# [Task statement]
Filter the listing below, copying every line in which the word "tint" appears.

# [Records]

____________

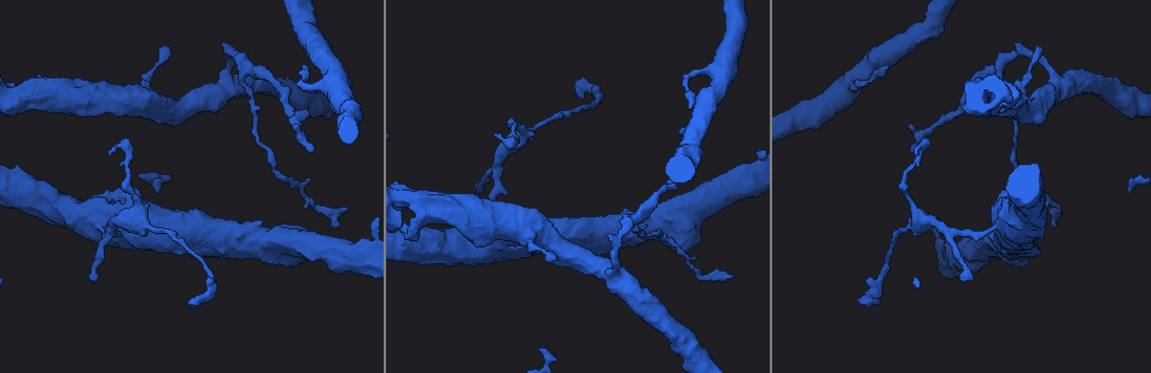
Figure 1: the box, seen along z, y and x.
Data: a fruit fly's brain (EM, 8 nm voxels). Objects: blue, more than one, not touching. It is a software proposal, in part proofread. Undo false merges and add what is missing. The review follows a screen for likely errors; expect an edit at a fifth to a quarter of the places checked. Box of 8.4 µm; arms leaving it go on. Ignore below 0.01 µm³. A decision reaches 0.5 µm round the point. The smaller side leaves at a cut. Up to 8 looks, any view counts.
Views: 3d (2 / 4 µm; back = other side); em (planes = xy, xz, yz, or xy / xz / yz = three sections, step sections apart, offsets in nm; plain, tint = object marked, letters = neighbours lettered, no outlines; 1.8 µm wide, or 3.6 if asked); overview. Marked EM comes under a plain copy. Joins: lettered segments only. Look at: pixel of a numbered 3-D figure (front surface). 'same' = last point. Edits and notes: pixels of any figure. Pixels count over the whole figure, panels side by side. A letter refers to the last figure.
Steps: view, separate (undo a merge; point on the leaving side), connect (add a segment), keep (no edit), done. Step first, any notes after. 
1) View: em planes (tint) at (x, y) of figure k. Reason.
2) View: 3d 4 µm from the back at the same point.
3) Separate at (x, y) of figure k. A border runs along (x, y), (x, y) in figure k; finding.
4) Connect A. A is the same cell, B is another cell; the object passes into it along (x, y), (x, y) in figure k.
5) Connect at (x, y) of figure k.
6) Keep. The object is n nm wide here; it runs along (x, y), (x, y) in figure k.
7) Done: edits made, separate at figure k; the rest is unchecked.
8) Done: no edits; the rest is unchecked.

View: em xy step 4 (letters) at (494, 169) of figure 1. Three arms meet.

____________

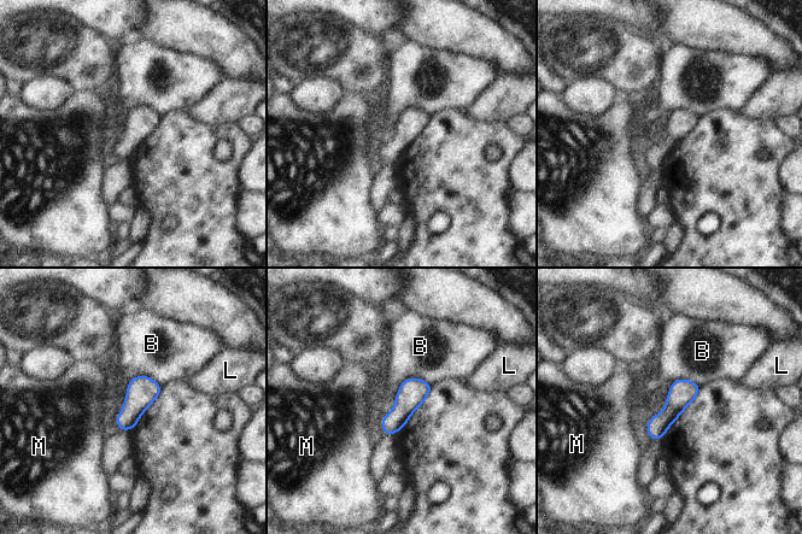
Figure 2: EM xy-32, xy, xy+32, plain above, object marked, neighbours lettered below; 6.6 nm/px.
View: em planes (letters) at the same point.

____________

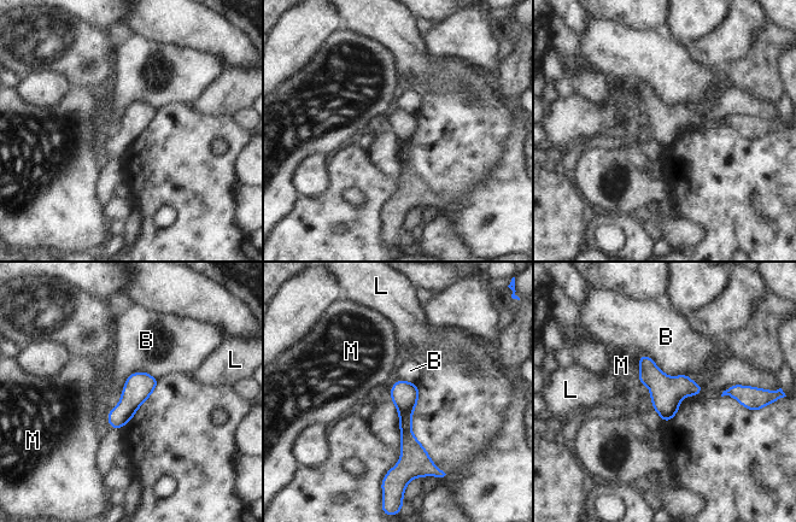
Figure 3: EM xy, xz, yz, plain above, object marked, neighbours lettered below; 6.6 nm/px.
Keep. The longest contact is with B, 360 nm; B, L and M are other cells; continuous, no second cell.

____________

# [Answer to the problem]
Views: 3d (2 / 4 µm; back = other side); em (planes = xy, xz, yz, or xy / xz / yz = three sections, step sections apart, offsets in nm; plain, tint = object marked, letters = neighbours lettered, no outlines; 1.8 µm wide, or 3.6 if asked); overview. Marked EM comes under a plain copy. Joins: lettered segments only. Look at: pixel of a numbered 3-D figure (front surface). 'same' = last point. Edits and notes: pixels of any figure. Pixels count over the whole figure, panels side by side. A letter refers to the last figure.
1) View: em planes (tint) at (x, y) of figure k. Reason.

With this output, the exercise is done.